眼鏡の聖地から革新のARグラスが誕生、日本初の一般向けモデル
福井県鯖江市において、日本で初めてとなる一般消費者向けの拡張現実(AR)グラス、すなわちスマート眼鏡が開発され、2026年4月20日からインターネット販売が開始されました。この画期的な製品は、眼鏡製造の伝統が根付く地元の技術を最大限に活用し、機能性とデザイン性を両立させたものとして注目を集めています。
鯖江の技術が生んだ「SABERA」、その特徴と機能
鯖江市に開発センターを置くソフトウェア会社「jig.jp(ジグジェイピー)」(本社:東京)が手掛けたこのARグラスは、ブランド名を「SABERA(サベラ)」と命名しました。この名称は、「鯖江」と「時代(era)」を組み合わせた造語であり、地元の誇りと革新性を象徴しています。

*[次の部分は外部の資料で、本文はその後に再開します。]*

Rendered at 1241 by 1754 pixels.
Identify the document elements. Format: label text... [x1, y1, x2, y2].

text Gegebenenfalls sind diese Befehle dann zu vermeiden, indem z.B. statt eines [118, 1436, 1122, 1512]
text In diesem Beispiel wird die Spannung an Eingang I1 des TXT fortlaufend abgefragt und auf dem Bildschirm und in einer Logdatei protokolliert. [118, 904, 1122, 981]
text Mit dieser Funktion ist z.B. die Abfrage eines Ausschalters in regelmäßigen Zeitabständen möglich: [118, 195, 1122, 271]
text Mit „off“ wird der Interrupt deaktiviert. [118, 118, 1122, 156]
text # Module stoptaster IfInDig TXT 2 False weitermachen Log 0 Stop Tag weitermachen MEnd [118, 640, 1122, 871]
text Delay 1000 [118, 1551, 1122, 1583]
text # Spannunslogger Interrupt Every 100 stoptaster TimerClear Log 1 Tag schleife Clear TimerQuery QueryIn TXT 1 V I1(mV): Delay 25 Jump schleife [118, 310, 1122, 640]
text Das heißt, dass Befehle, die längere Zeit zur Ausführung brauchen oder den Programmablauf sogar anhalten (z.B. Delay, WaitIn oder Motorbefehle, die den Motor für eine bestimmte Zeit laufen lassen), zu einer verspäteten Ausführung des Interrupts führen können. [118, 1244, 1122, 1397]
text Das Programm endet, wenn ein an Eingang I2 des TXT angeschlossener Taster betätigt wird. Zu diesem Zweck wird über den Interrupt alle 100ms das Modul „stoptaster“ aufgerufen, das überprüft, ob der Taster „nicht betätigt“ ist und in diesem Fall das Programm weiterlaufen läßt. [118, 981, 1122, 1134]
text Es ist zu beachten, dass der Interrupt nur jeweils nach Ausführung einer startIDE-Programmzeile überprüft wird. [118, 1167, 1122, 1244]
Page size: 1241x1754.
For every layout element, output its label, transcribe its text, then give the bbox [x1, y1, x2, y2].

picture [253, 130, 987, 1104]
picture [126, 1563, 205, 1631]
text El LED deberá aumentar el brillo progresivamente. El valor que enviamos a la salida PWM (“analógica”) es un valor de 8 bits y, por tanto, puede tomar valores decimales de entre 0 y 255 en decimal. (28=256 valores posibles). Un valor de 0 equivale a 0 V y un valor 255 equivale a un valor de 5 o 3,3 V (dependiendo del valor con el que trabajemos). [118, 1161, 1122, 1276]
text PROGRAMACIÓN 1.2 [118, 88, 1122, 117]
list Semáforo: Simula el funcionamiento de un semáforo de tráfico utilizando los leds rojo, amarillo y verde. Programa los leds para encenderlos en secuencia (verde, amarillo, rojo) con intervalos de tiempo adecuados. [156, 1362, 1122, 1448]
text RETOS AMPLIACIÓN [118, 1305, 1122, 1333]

製品の最大の特徴は、右側のレンズ視界内に、スマートフォンからの通知や道案内情報を緑色の文字で投影する機能です。さらに、内蔵マイクを搭載しており、音声の文字起こしや翻訳にも対応しています。これにより、日常生活やビジネスシーンでの利便性が大幅に向上することが期待されます。
掛け心地に徹底的にこだわり、地元メーカーが監修
開発において特に重視されたのは、眼鏡の本場・鯖江らしい優れた掛け心地です。長時間装着しても疲れにくいデザインを実現するため、市内の老舗眼鏡メーカー「ボストンクラブ」が監修を担当しました。鼻パッドをはじめとする細部に至るまで、鯖江で培われた高度な技術が注ぎ込まれています。
これにより、単なるガジェットとしてではなく、日常的に快適に使用できる眼鏡としての完成度を高めることに成功しました。地元の職人技と先端テクノロジーの融合が、製品の大きな強みとなっています。
成長市場への参入、販売目標と反響
一般向けARグラス市場では、これまで中国製や米国製の製品が先行して販売されてきました。米国の調査会社によれば、この市場規模は今後10年間で5倍に拡大し、約1153億ドルに達すると予測されています。こうした成長を見据え、jig.jpは新たな市場開拓に乗り出しました。
同社の田中雄一郎取締役最高財務責任者(CFO)は、「現状はまだ黎明期ですが、鯖江の強みを生かして市場を切り開いていきたい」と意気込みを語っています。具体的な販売目標として、3年間で10万台の売り上げを掲げており、積極的な事業展開を図る方針です。
製品の定価は9万2400円に設定され、別途料金を支払うことで近視や乱視に対応したレンズへの交換も可能です。応援購入サイト「Makuake(マクアケ)」での先行販売が開始され、初日となる4月20日だけで700件以上の受注を記録しました。製品の発送は7月頃を予定しており、多くの消費者からの期待の高さが窺えます。
地域産業の新たな可能性を拓く
このARグラスの開発は、伝統的な眼鏡産業が盛んな鯖江市にとって、新たな成長分野への進出を意味します。地元企業の技術協力により、先端製品に地域のノウハウを組み込むことで、差別化を図りました。
今後、ARグラス市場が拡大する中で、「SABERA」がどのように受け入れられ、地域経済に貢献するかが注目されます。鯖江発のイノベーションが、日本のテクノロジー産業に新風を吹き込む可能性を秘めていると言えるでしょう。